Running your garbage disposal dry isn’t a good idea. Depending on the strength of your machine, some debris may not grind well in dry conditions.
Water gives some of the food particles some weight for easier grinding while some particles need some softening for the garbage disposal grinders to work effectively.
Additionally, some food particles and kitchen waste may not sink into the drainage pipes if there is no water pushing the waste down. These lightweight particles may end up floating around the sink or even flying into the air, creating a mess.
Whenever you run the garbage disposal without running water you risk damaging the machine. The moving parts within the grinder create a lot of friction as they move around and chop up foodstuff. Water acts to reduce friction by lubrication of these moving parts.
As the disks in the grinders move, they generate some heat which can reduce the lifetime of the garbage disposal. Running water cools down the grinding system, keeping the garbage disposal working for longer and at peak effectiveness.

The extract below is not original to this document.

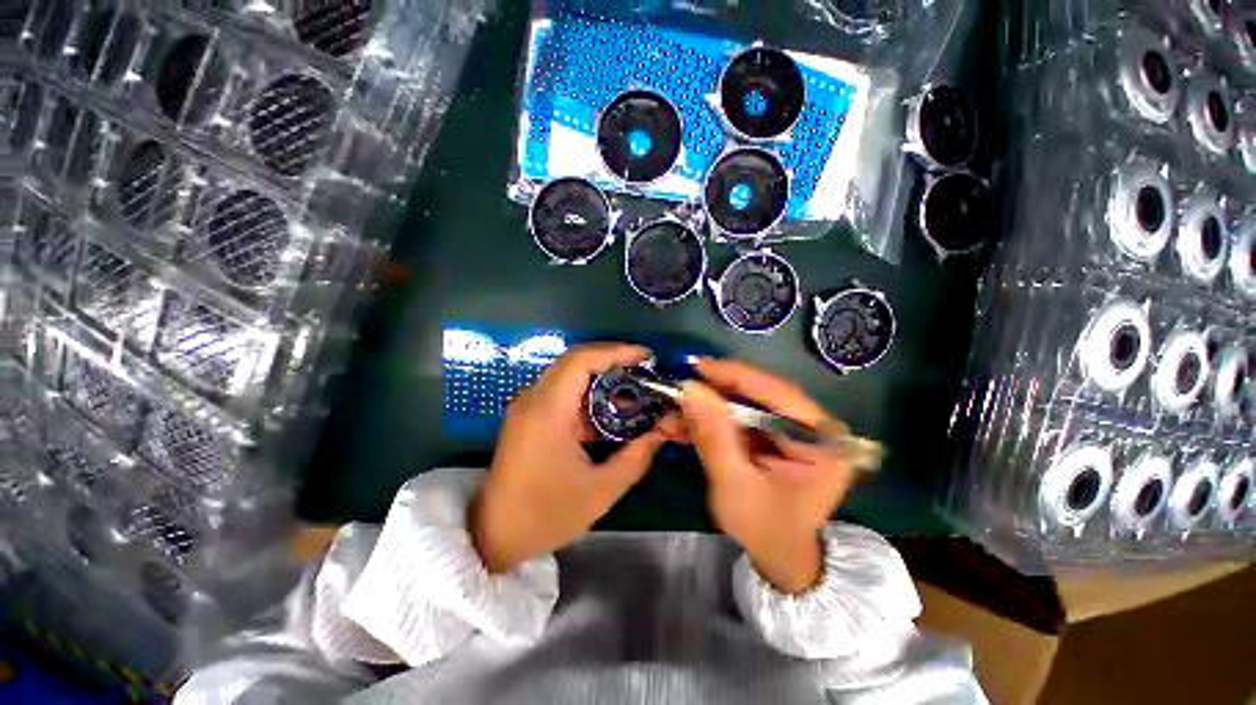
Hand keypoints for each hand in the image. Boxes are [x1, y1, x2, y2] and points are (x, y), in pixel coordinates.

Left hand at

When you run a garbage disposal without water, some food particles become more difficult to dispose of. Soluble particles can be especially tough to drain when in solid state.
Dissolving in water makes it easier and safer to run the soluble waste through the drainage and sewer system.

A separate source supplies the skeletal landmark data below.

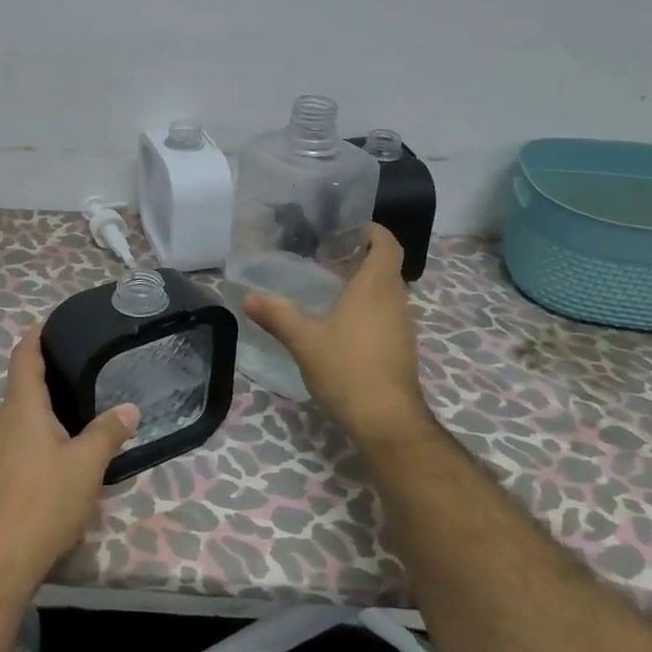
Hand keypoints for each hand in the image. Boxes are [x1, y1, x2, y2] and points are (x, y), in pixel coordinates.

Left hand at [0, 326, 140, 591]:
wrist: (1, 558)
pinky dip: (45, 422)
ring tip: (83, 391)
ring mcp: (2, 448)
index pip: (24, 357)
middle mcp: (6, 421)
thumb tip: (130, 408)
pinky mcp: (4, 471)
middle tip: (84, 355)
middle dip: (48, 364)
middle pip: (23, 381)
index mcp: (22, 407)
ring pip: (25, 409)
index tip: (54, 321)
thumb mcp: (87, 464)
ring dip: (48, 397)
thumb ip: (108, 432)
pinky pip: (25, 432)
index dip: (36, 335)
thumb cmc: (44, 500)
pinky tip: (69, 436)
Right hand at [243, 224, 429, 441]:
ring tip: (330, 291)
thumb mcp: (304, 340)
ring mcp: (402, 327)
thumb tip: (249, 297)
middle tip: (328, 260)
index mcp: (375, 287)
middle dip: (361, 259)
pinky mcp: (401, 349)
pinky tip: (341, 327)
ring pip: (387, 293)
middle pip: (386, 268)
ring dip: (364, 286)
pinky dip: (368, 310)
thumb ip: (277, 315)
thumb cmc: (347, 369)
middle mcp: (395, 301)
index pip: (387, 245)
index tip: (349, 231)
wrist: (387, 420)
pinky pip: (387, 316)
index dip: (373, 232)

One of the main reasons for running cold water is to solidify any fats, oils, and greases. Once the oils, fats, and greases solidify and congeal, the garbage disposal system cuts them up into tiny bits which can easily be carried through the drainage and sewer systems.
Many people mistakenly think hot water is better than cold when running a garbage disposal. While the hot water can quickly liquefy and remove fats, oils, and greases, all it does is clog up the drainage further down from the sink.

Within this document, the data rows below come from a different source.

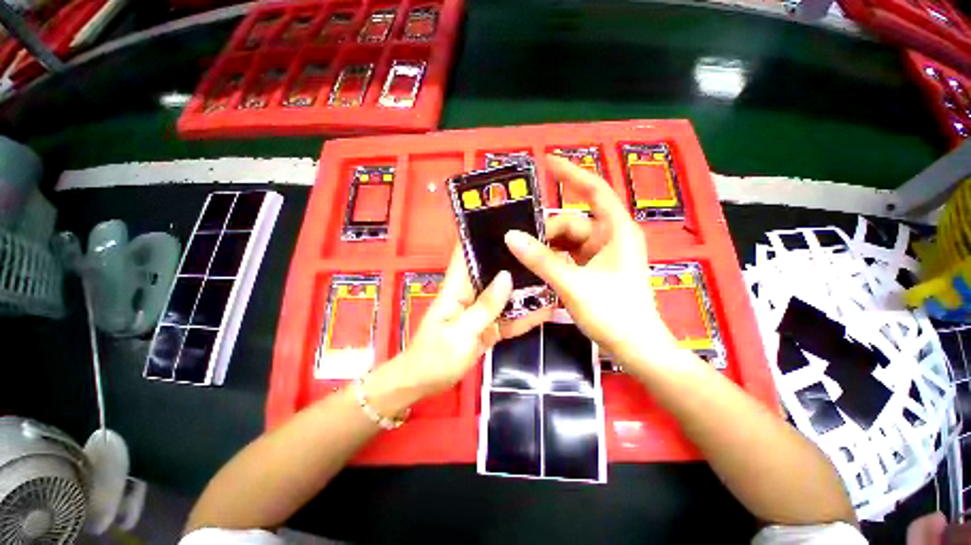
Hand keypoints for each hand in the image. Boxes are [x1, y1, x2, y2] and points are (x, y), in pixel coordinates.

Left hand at [378, 249, 552, 400]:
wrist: (425, 384)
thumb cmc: (435, 356)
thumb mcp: (461, 331)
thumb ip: (485, 306)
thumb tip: (507, 276)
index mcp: (456, 287)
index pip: (466, 254)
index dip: (481, 237)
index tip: (505, 224)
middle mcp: (470, 294)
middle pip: (492, 272)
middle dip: (513, 261)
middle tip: (542, 249)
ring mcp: (481, 311)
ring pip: (504, 295)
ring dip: (524, 288)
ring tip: (551, 275)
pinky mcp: (488, 327)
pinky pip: (508, 318)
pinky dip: (524, 316)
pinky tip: (545, 309)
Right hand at [504, 154, 678, 367]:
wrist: (635, 347)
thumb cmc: (613, 312)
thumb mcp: (572, 283)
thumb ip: (541, 259)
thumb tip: (510, 236)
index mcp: (616, 231)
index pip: (595, 190)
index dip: (572, 174)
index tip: (547, 163)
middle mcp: (610, 237)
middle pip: (572, 222)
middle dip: (546, 231)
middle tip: (518, 242)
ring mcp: (602, 255)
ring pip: (567, 241)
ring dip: (546, 247)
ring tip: (522, 255)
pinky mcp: (594, 270)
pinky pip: (568, 256)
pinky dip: (552, 259)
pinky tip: (535, 266)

When you use warm or hot water, the fats, oils, and greases liquify and flow through the garbage disposal system but later cool down and solidify in the drain pipes.
The congealing fats, oils, and greases then stick to the insides of pipes and clog up your drainage. You might then incur expenses having to call in a plumber to unclog your drainage.
Garbage disposal and kitchen sinks are not the best places to dispose of fats, oils, and greases. It’s much better to collect the grease in a bowl or bag and dispose of it in your regular trash.